De Wereldgezondheidsorganisatie presenteerde in september 2021 een nieuwe drempelwaarde: boven 10 µg m-3 zijn de eerste gezondheidseffecten merkbaar. En dat is dan weer behoorlijk ontnuchterend: op basis van de CurieuzenAir-data woont of werkt 98,4% van de bevolking - oftewel 1.200.000 Brusselaars – bij deze nieuwe grenswaarde op een locatie boven deze gezondheidsnorm.

Alain Maron, Brussels minister van Klimaattransitie, Leefmilieu, Welzijn en Gezondheid: "CurieuzenAir is een mooi voorbeeld van de kracht van burgerwetenschap. Dankzij alle burgers die aan het project hebben deelgenomen, hebben we een ongeëvenaarde dataset verzameld over de luchtverontreiniging in Brussel, die ons helpt om het probleem in onze stad beter te begrijpen. Hoewel we zien dat de situatie langzaam verbetert, blijven de hoge concentraties nog steeds onaanvaardbaar, en vragen ze om dringende, grondige actie. We moeten ervoor zorgen dat iedereen in de stad, waar ze ook wonen en wat ze ook verdienen, schone en gezonde lucht kan inademen.”

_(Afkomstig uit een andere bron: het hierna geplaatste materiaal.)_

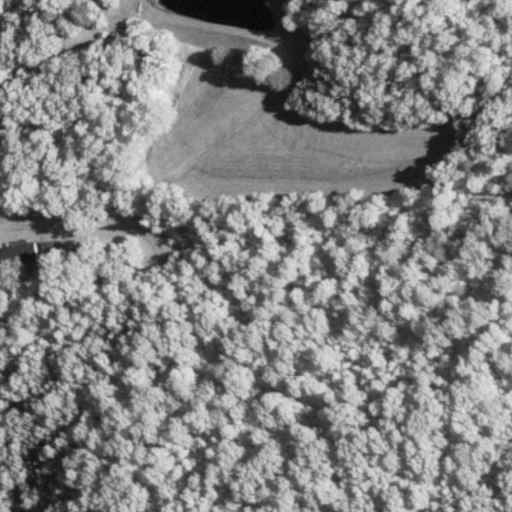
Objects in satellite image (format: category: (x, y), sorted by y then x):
road: (68, 42)
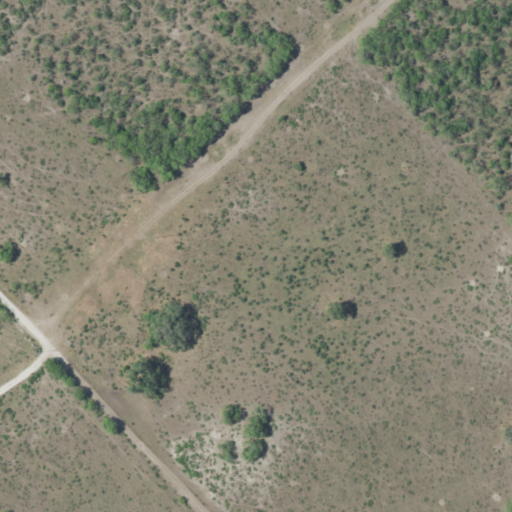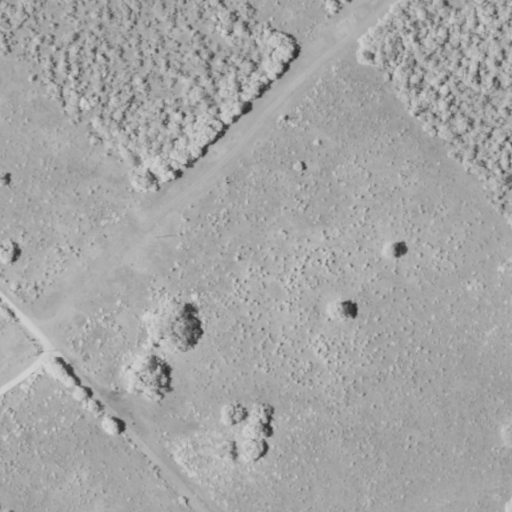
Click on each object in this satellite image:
road: (95, 410)
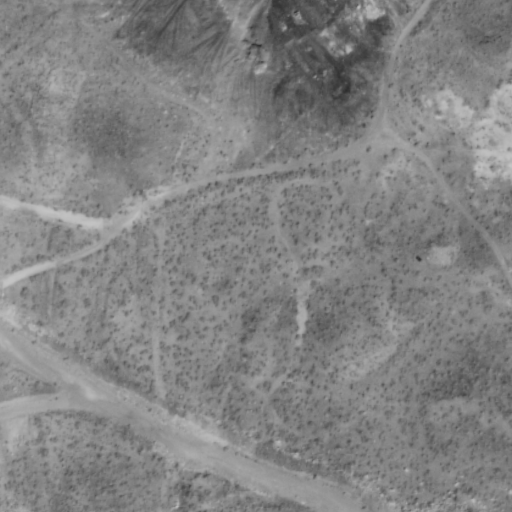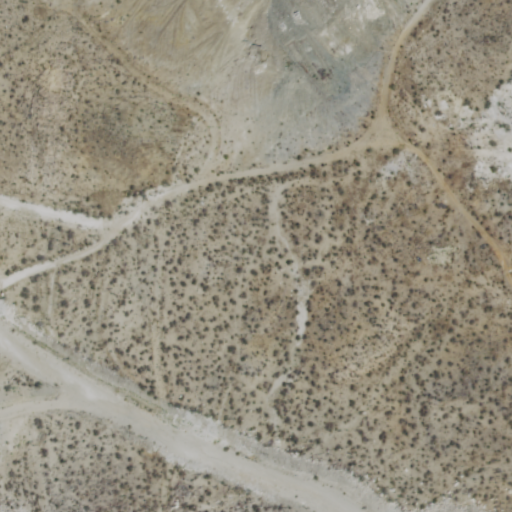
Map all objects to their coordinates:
quarry: (247, 247)
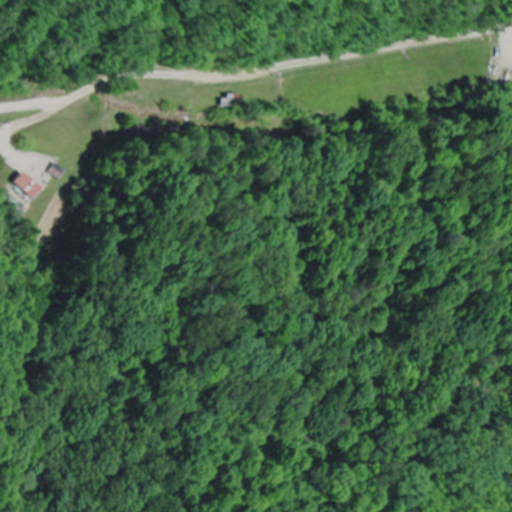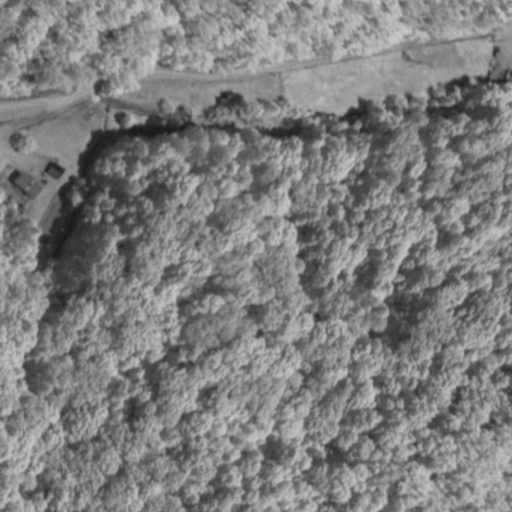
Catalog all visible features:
road: (509, 29)
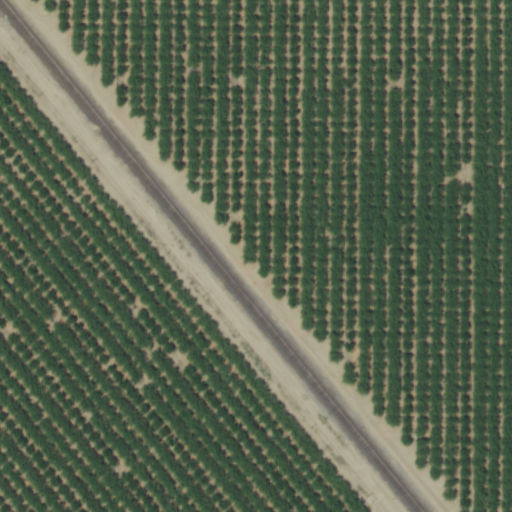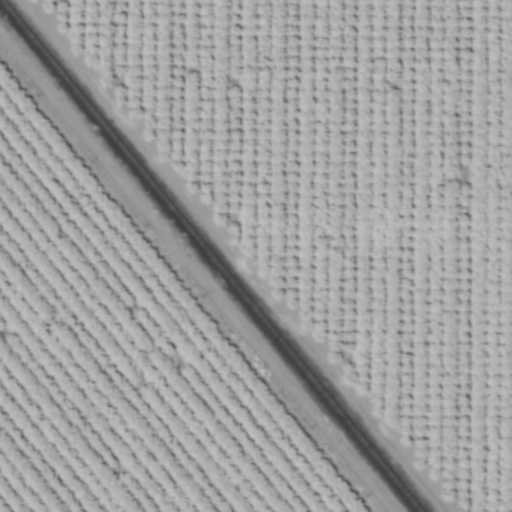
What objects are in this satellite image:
railway: (209, 256)
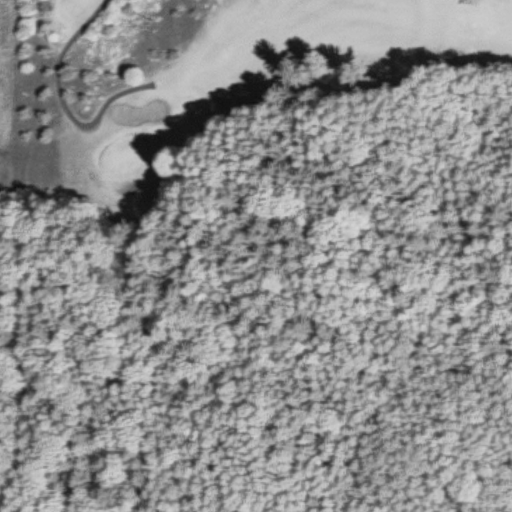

"Dankzij CurieuzenAir weten we nu wat we voorheen niet wisten. De waardevolle data van CurieuzenAir zullen het Brussels Hoofdstedelijk Gewest, Leefmilieu Brussel en het maatschappelijk middenveld in staat zullen stellen om de inspanningen voor schonere lucht verder te zetten, zegt Antha Williams, Global Head of Environment Programs bij Bloomberg Philanthropies. "Het verder aanpakken van de luchtverontreiniging in Brussel zal levens redden en vooral ten goede komen aan de meest kwetsbaren, waaronder kinderen en ouderen, die het meest vatbaar zijn voor de schadelijke effecten van luchtvervuiling."

Goede luchtkwaliteit is van belang voor alle Brusselaars

Want de gemeten NO2-concentraties vertonen opmerkelijke verschillen tussen buurten, straten en soms binnen eenzelfde straat. Onderzoekers van Université libre de Bruxelles legden de CurieuzenAir-data naast sociaaleconomische kenmerken van de verschillende wijken. “Opvallend is het verschil in luchtkwaliteit tussen de oranje en gele stippen in het centrum en de blauw-groene periferie van Brussel”, legt Dirk Jacobs, professor sociologie aan de ULB uit. “De drie wijken met de beste luchtkwaliteit van het gewest zijn gelegen in Ukkel en de drie wijken met hoogste NO2-concentratie zijn terug te vinden in het stadscentrum en nabij de Kleine Ring.” Buurten met een hogere bevolkingsdichtheid scoren doorgaans slechter op het gebied van luchtkwaliteit. Bovendien is er een duidelijk verband tussen het inkomen en de luchtkwaliteit op de plek waar je woont: hoe armer de buurt, hoe slechter de luchtkwaliteit. "Ironisch genoeg betekent dit ook dat in de buurten waar het autobezit per huishouden lager is, de luchtkwaliteit toch slechter is door het verkeer in de straat".

“De resultaten van CurieuzenAir tonen aan dat de gezondheidseffecten voor de Brusselaars ongelijk verdeeld zijn. We zitten niet allemaal in hetzelfde schuitje”, aldus Raf Pauly van BRAL, stadsbeweging voor Brussel, en mede-initiatiefnemer van CurieuzenAir. “Maar het meetresultaat in je straat is niet gelijk aan je eigen dagelijkse blootstelling. We brengen maar een deel van onze tijd thuis door. Mensen uit de blauw-groene periferie gaan ook studeren, werken of winkelen in de Vijfhoek. We hebben er dus allemaal belang bij dat de luchtkwaliteit over heel Brussel nog sterk verbetert en daar moeten we volop op inzetten.”

CurieuzenAir is een initiatief van de Universiteit Antwerpen, stadsbeweging BRAL en Université libre de Bruxelles, in nauwe samenwerking met Leefmilieu Brussel, De Standaard, Le Soir en BRUZZ. Het project wordt ondersteund door Bloomberg Philanthropies’ Brussels Clean Air Partnership.